-- BEGIN --
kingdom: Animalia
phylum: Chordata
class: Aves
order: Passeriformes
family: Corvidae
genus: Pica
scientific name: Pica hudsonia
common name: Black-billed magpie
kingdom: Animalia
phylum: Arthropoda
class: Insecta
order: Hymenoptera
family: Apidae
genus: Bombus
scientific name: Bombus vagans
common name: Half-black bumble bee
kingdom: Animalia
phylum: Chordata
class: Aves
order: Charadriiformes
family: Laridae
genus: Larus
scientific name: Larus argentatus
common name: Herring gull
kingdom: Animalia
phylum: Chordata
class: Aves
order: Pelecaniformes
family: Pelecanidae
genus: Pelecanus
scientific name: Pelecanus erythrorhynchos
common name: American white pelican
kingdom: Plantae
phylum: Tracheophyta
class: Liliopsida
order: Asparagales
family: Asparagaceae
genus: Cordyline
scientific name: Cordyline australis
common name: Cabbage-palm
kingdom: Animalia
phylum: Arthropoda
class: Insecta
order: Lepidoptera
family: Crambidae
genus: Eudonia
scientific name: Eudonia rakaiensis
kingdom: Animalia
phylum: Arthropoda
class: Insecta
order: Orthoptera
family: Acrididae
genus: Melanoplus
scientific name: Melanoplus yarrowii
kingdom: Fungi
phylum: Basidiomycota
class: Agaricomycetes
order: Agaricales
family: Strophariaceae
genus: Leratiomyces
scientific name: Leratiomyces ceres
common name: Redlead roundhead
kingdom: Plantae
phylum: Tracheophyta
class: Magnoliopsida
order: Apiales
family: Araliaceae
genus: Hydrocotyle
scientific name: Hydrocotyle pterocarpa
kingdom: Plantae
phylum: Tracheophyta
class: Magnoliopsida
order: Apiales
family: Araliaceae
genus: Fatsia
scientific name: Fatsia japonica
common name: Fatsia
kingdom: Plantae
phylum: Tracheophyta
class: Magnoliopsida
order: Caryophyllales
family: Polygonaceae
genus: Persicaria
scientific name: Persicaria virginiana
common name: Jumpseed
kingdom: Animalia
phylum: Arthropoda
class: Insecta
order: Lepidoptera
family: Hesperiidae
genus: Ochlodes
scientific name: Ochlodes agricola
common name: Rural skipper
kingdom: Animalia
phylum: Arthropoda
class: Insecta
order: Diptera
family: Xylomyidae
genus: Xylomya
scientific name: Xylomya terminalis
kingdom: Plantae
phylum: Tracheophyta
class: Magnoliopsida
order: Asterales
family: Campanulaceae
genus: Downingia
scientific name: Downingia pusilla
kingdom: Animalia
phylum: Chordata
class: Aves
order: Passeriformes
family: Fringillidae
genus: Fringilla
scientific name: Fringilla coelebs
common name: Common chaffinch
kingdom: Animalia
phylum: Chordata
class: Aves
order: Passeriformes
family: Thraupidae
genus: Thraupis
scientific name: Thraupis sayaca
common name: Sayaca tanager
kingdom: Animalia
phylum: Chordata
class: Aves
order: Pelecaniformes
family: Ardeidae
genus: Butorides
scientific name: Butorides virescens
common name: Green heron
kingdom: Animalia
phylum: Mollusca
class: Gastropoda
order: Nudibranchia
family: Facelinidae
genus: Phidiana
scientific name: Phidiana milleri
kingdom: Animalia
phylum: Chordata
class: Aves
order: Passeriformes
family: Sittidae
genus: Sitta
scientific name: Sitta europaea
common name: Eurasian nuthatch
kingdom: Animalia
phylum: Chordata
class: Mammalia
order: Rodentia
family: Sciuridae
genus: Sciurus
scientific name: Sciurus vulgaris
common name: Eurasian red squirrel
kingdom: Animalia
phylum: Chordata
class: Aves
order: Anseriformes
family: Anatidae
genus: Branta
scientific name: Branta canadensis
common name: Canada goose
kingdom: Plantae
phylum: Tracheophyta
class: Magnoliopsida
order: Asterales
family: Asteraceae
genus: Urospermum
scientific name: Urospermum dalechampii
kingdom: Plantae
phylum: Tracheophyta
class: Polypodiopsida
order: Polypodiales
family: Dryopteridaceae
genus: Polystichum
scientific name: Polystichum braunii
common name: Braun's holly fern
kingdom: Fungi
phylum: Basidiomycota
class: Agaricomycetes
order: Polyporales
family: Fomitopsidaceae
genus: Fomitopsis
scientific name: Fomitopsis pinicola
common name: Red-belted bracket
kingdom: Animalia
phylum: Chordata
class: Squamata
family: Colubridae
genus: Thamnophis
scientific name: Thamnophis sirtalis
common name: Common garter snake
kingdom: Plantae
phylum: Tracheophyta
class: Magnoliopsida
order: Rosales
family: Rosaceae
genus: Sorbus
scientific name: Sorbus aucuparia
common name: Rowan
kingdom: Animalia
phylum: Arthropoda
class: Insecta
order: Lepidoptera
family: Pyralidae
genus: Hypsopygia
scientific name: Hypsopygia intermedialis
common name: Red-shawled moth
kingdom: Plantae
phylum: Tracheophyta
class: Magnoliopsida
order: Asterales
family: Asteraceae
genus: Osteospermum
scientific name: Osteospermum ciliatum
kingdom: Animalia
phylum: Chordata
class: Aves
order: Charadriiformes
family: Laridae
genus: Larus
-- END --
▶ **WHAT IS NEEDED**
Copy every line of the records above word for word, from the first line through the last.

▶ **COMPLETE RESPONSE**
kingdom: Animalia
phylum: Chordata
class: Aves
order: Passeriformes
family: Corvidae
genus: Pica
scientific name: Pica hudsonia
common name: Black-billed magpie
kingdom: Animalia
phylum: Arthropoda
class: Insecta
order: Hymenoptera
family: Apidae
genus: Bombus
scientific name: Bombus vagans
common name: Half-black bumble bee
kingdom: Animalia
phylum: Chordata
class: Aves
order: Charadriiformes
family: Laridae
genus: Larus
scientific name: Larus argentatus
common name: Herring gull
kingdom: Animalia
phylum: Chordata
class: Aves
order: Pelecaniformes
family: Pelecanidae
genus: Pelecanus
scientific name: Pelecanus erythrorhynchos
common name: American white pelican
kingdom: Plantae
phylum: Tracheophyta
class: Liliopsida
order: Asparagales
family: Asparagaceae
genus: Cordyline
scientific name: Cordyline australis
common name: Cabbage-palm
kingdom: Animalia
phylum: Arthropoda
class: Insecta
order: Lepidoptera
family: Crambidae
genus: Eudonia
scientific name: Eudonia rakaiensis
kingdom: Animalia
phylum: Arthropoda
class: Insecta
order: Orthoptera
family: Acrididae
genus: Melanoplus
scientific name: Melanoplus yarrowii
kingdom: Fungi
phylum: Basidiomycota
class: Agaricomycetes
order: Agaricales
family: Strophariaceae
genus: Leratiomyces
scientific name: Leratiomyces ceres
common name: Redlead roundhead
kingdom: Plantae
phylum: Tracheophyta
class: Magnoliopsida
order: Apiales
family: Araliaceae
genus: Hydrocotyle
scientific name: Hydrocotyle pterocarpa
kingdom: Plantae
phylum: Tracheophyta
class: Magnoliopsida
order: Apiales
family: Araliaceae
genus: Fatsia
scientific name: Fatsia japonica
common name: Fatsia
kingdom: Plantae
phylum: Tracheophyta
class: Magnoliopsida
order: Caryophyllales
family: Polygonaceae
genus: Persicaria
scientific name: Persicaria virginiana
common name: Jumpseed
kingdom: Animalia
phylum: Arthropoda
class: Insecta
order: Lepidoptera
family: Hesperiidae
genus: Ochlodes
scientific name: Ochlodes agricola
common name: Rural skipper
kingdom: Animalia
phylum: Arthropoda
class: Insecta
order: Diptera
family: Xylomyidae
genus: Xylomya
scientific name: Xylomya terminalis
kingdom: Plantae
phylum: Tracheophyta
class: Magnoliopsida
order: Asterales
family: Campanulaceae
genus: Downingia
scientific name: Downingia pusilla
kingdom: Animalia
phylum: Chordata
class: Aves
order: Passeriformes
family: Fringillidae
genus: Fringilla
scientific name: Fringilla coelebs
common name: Common chaffinch
kingdom: Animalia
phylum: Chordata
class: Aves
order: Passeriformes
family: Thraupidae
genus: Thraupis
scientific name: Thraupis sayaca
common name: Sayaca tanager
kingdom: Animalia
phylum: Chordata
class: Aves
order: Pelecaniformes
family: Ardeidae
genus: Butorides
scientific name: Butorides virescens
common name: Green heron
kingdom: Animalia
phylum: Mollusca
class: Gastropoda
order: Nudibranchia
family: Facelinidae
genus: Phidiana
scientific name: Phidiana milleri
kingdom: Animalia
phylum: Chordata
class: Aves
order: Passeriformes
family: Sittidae
genus: Sitta
scientific name: Sitta europaea
common name: Eurasian nuthatch
kingdom: Animalia
phylum: Chordata
class: Mammalia
order: Rodentia
family: Sciuridae
genus: Sciurus
scientific name: Sciurus vulgaris
common name: Eurasian red squirrel
kingdom: Animalia
phylum: Chordata
class: Aves
order: Anseriformes
family: Anatidae
genus: Branta
scientific name: Branta canadensis
common name: Canada goose
kingdom: Plantae
phylum: Tracheophyta
class: Magnoliopsida
order: Asterales
family: Asteraceae
genus: Urospermum
scientific name: Urospermum dalechampii
kingdom: Plantae
phylum: Tracheophyta
class: Polypodiopsida
order: Polypodiales
family: Dryopteridaceae
genus: Polystichum
scientific name: Polystichum braunii
common name: Braun's holly fern
kingdom: Fungi
phylum: Basidiomycota
class: Agaricomycetes
order: Polyporales
family: Fomitopsidaceae
genus: Fomitopsis
scientific name: Fomitopsis pinicola
common name: Red-belted bracket
kingdom: Animalia
phylum: Chordata
class: Squamata
family: Colubridae
genus: Thamnophis
scientific name: Thamnophis sirtalis
common name: Common garter snake
kingdom: Plantae
phylum: Tracheophyta
class: Magnoliopsida
order: Rosales
family: Rosaceae
genus: Sorbus
scientific name: Sorbus aucuparia
common name: Rowan
kingdom: Animalia
phylum: Arthropoda
class: Insecta
order: Lepidoptera
family: Pyralidae
genus: Hypsopygia
scientific name: Hypsopygia intermedialis
common name: Red-shawled moth
kingdom: Plantae
phylum: Tracheophyta
class: Magnoliopsida
order: Asterales
family: Asteraceae
genus: Osteospermum
scientific name: Osteospermum ciliatum
kingdom: Animalia
phylum: Chordata
class: Aves
order: Charadriiformes
family: Laridae
genus: Larus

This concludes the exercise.